Dernier Empereur de la saison, première Titan d’une longue série… Mais un opus 73 de la qualité de celle de Till Fellner, aussi pétillant de vie, ne lassera jamais personne. Difficile d'imaginer Première Symphonie de Mahler plus dominée que celle de Herbert Blomstedt avec l'Orchestre de Paris qui, dans une simplicité apparente, parvient à en dégager toutes les lignes de force.

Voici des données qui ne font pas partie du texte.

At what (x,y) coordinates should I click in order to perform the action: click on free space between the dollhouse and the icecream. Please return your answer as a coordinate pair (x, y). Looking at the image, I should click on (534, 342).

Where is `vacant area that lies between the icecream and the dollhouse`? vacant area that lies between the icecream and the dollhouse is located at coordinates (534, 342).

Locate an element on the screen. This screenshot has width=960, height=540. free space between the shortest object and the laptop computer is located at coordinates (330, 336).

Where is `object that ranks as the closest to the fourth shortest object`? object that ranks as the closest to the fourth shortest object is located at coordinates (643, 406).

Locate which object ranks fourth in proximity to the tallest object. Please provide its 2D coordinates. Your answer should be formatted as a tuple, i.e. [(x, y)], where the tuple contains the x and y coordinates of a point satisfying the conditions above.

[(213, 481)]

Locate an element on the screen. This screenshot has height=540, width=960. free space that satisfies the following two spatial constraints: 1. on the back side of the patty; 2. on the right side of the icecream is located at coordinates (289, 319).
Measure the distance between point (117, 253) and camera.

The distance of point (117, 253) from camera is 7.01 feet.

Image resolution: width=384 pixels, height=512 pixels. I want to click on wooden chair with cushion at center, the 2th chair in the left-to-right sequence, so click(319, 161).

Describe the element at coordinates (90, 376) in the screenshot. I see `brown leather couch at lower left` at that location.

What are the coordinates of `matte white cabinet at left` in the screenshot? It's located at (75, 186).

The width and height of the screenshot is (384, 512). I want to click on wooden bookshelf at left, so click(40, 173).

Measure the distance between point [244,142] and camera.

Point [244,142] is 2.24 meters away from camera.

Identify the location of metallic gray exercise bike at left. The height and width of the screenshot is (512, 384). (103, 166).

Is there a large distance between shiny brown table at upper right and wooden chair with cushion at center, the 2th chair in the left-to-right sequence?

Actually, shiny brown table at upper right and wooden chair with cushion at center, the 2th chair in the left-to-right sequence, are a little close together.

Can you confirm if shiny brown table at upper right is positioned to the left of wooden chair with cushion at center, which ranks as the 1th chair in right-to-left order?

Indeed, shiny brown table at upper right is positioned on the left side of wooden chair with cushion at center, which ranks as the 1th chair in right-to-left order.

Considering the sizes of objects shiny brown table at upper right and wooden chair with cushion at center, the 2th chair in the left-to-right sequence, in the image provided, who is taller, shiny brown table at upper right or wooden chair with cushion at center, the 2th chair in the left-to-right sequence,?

Richard Goode, souffrant, a annulé sa venue. Un autre pianiste le remplace au pied levé. Encore un concert téléphoné ? C’est mal connaître ce « remplaçant », Till Fellner, beethovénien éprouvé, qui joue le concerto en question depuis près de 20 ans. « Beethoven ça ne se joue pas, ça se réinvente » disait Anton Rubinstein. En voilà la preuve concrète : dès les premiers arpèges de l’Allegro, l’auditeur est réveillé par cette franchise, cet inattendu élan qui lui permet d’atteindre le bout du siphon en une respiration. Itinéraire serti de malice, comme autrefois Gulda, avec ce tranchant et ce sens du détail qui interpellent à tout moment. La violence n’est pourtant jamais suscitée ; Till Fellner cerne le rythme en l’amortissant de tout son corps. On sent par moment planer l’ombre de son mentor, Alfred Brendel.
Discrète stylisation : Blomstedt donne aux premières mesures de l’Adagio un poco mosso un étirement typiquement fin-de-siècle. Espace sans bouture, sans couture ; le son ne se retire pas, il perdure et se fond dans la note suivante, sorte de legato d’orgue. Le Rondo nous remet le pied sur la terre ferme du réel. Till Fellner ne lésine pas ; le changement de tempo se fait d’une note à l’autre. Le pianiste autrichien décompose les facettes simultanées de l’action selon plusieurs plans, subtilement différenciés. Timbrage sélectif, le reste n’est que legato discret des voix intérieures, scintillement d’une toile de fond. A cet égard, le contrôle de la sonorité s’avère des plus impressionnants : a-t-on jamais connu trilles plus contrôlés, plus lumineux, plus volatils ?
Mais il est l’heure d’écouter la Titan. Sans doute pour pallier l’immobilité tonale de ce premier mouvement, Blomstedt se refuse la facilité du morcellement. Dès le premier son, un la immatériel produit par une longue pédale d’harmoniques, le climat est choisi et ne dévie plus. La musique s’abandonne en toute simplicité, lisse et radieuse, mais volontairement mise à distance. La Philharmonie est le répondant spatial d’une source qui semble délocalisée tant elle s’étale largement à nos oreilles, circule sans interruption entre pupitres, se mêle au sifflement acousmatique des deuxièmes violons.